--- Aufgaben ---
a. Schreiben Sie aus der Filmkritik zu „King Ralph“ die Stelle ab, die bei den Worten „John Goodman wird“ einsetzt, und enden Sie nach „zu sagen gibt.“.
b. Prüfen Sie anhand der Filmkritik zu „King Ralph“, ob die folgenden Aussagen zutreffen. Antworten Sie jeweils mit Ja oder Nein, und zitieren Sie die entscheidenden Worte wörtlich. (i) Die königliche Familie kommt bei einem Fototermin durch einen Stromschlag ums Leben. (ii) Ralph Jones kennt sich mit den Sitten des Hochadels gut aus. (iii) Die Kritik hält „Plötzlich Prinzessin“ für ebenso gelungen wie „King Ralph“.
c. Führen Sie die Filmkritik zu „King Ralph“ im Anschluss an ihren letzten Satz weiter.
____ Textausschnitt
Review

John Goodman wird zum König befördert und stellt die Adelswelt auf den Kopf.

Story:
Bei einem Fototermin wird die gesamte königliche Familie von England durch einen Stromschlag ausgelöscht. Fieberhaft sucht man nun einen passenden Nachfolger. Nach langer Zeit findet man schließlich jemanden, und zwar Ralph Jones (John Goodman). Der ist durch und durch Amerikaner und hat von den feinen Sitten des Hochadels noch nie etwas gehört. Jetzt liegt es an Lord Willingham (Peter O'Toole) und Sir Phipps (Richard Griffiths), aus ihm einen echten Edelmann zu formen. Keine leichte Aufgabe für die beiden...

"King Ralph" ist DAS Standardwerk unter den "Vom-Normalo-Zum-Adel"-Komödien. Alles was danach kam, z.B. "Plötzlich Prinzessin" war nur ein müder Abklatsch und konnte nie an die Klasse dieses Films anknüpfen, mit dem zu diesem Thema wirklich alles gesagt wurde, was es zu sagen gibt.
________
____ Gegebene Zeilen
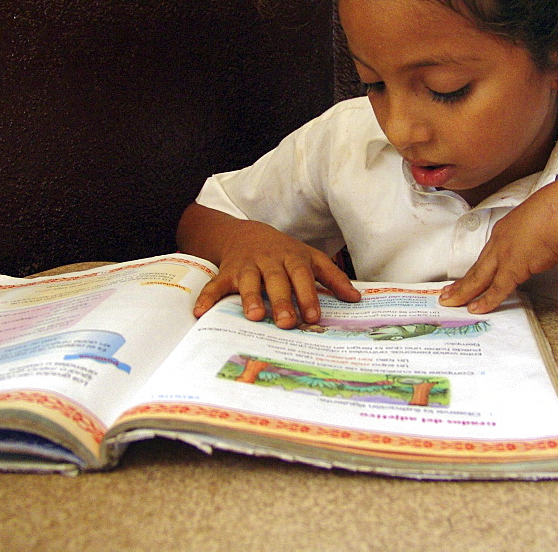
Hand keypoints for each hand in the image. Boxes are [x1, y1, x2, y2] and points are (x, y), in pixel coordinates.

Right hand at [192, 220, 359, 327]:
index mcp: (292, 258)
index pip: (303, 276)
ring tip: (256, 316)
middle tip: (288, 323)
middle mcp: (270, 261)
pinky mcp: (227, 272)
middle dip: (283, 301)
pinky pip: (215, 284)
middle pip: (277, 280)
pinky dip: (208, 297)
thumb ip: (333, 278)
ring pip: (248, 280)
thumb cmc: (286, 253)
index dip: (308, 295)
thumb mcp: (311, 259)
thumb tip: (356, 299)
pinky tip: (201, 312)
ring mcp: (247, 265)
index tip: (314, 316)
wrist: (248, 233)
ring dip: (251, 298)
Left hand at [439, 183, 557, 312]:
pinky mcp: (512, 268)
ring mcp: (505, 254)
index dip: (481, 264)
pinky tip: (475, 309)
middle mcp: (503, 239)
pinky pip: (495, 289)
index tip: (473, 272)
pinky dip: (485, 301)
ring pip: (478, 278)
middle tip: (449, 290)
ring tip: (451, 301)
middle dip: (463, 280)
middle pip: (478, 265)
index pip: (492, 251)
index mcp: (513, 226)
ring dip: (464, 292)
________
--- Lösungen ---
a.
John Goodman wird zum König befördert und stellt die Adelswelt auf den Kopf.

Story:
Bei einem Fototermin wird die gesamte königliche Familie von England durch einen Stromschlag ausgelöscht. Fieberhaft sucht man nun einen passenden Nachfolger. Nach langer Zeit findet man schließlich jemanden, und zwar Ralph Jones (John Goodman). Der ist durch und durch Amerikaner und hat von den feinen Sitten des Hochadels noch nie etwas gehört. Jetzt liegt es an Lord Willingham (Peter O'Toole) und Sir Phipps (Richard Griffiths), aus ihm einen echten Edelmann zu formen. Keine leichte Aufgabe für die beiden...

"King Ralph" ist DAS Standardwerk unter den "Vom-Normalo-Zum-Adel"-Komödien. Alles was danach kam, z.B. "Plötzlich Prinzessin" war nur ein müder Abklatsch und konnte nie an die Klasse dieses Films anknüpfen, mit dem zu diesem Thema wirklich alles gesagt wurde, was es zu sagen gibt.

b.
(i) Ja: „Bei einem Fototermin wird die gesamte königliche Familie von England durch einen Stromschlag ausgelöscht.“
(ii) Nein: „hat von den feinen Sitten des Hochadels noch nie etwas gehört“
(iii) Nein: „war nur ein müder Abklatsch und konnte nie an die Klasse dieses Films anknüpfen“

c.
Eine der besten Szenen befindet sich gleich am Anfang, als John Goodman in locker-flockigem Outfit (Skid Row-Shirt und Baseball-Cap inklusive) durch die Tür marschiert und Peter O'Toole den ersten Schrecken einjagt, bei dem es selbstverständlich nicht bleiben wird. Der Film lebt nämliche gerade von diesem etwas angespannten Verhältnis zwischen Goodman als lässigen Ami auf der einen und O'Toole als spießigen englischen Adelsmann auf der anderen Seite.

So dürfen wir beobachten, wie aus Ralph Jones Schritt für Schritt "King Ralph" wird und er sich mehr schlecht als recht versucht, den strengen Sitten halbwegs anzupassen. Was beim Treffen mit dem König von Zambesi noch gut geht, scheitert dann später beim Empfang des Königs von Finland kläglich. Ralph soll seine zwar schöne, aber auch verrückte und mit einer "besonderen" Stimme gesegneten Tochter heiraten, obwohl er doch eigentlich in Miranda verliebt ist. Das wäre aber ein Skandal und so versucht er eben so gut wie es geht mit Prinzessin Anna auszukommen, spätestens jedoch bei der Aufführung von Little Richard's "Good Golly Miss Molly" ist er aber endgültig untendurch.

Der einzige wirkliche Schwachpunkt des Films ist - wie bei solchen Komödien oft - die unnötig kitschige Lovestory. Das raubt dem Film einiges an Witz und hätte nicht unbedingt in dieser Ausführlichkeit präsentiert werden müssen. Da kann auch Ralph's mehr als tollpatischige Verhaltensweise nicht alles wieder rausreißen.

Fazit: Trotz leichter Schwächen ein empfehlenswerter Klassiker mit einen gut aufgelegten John Goodman.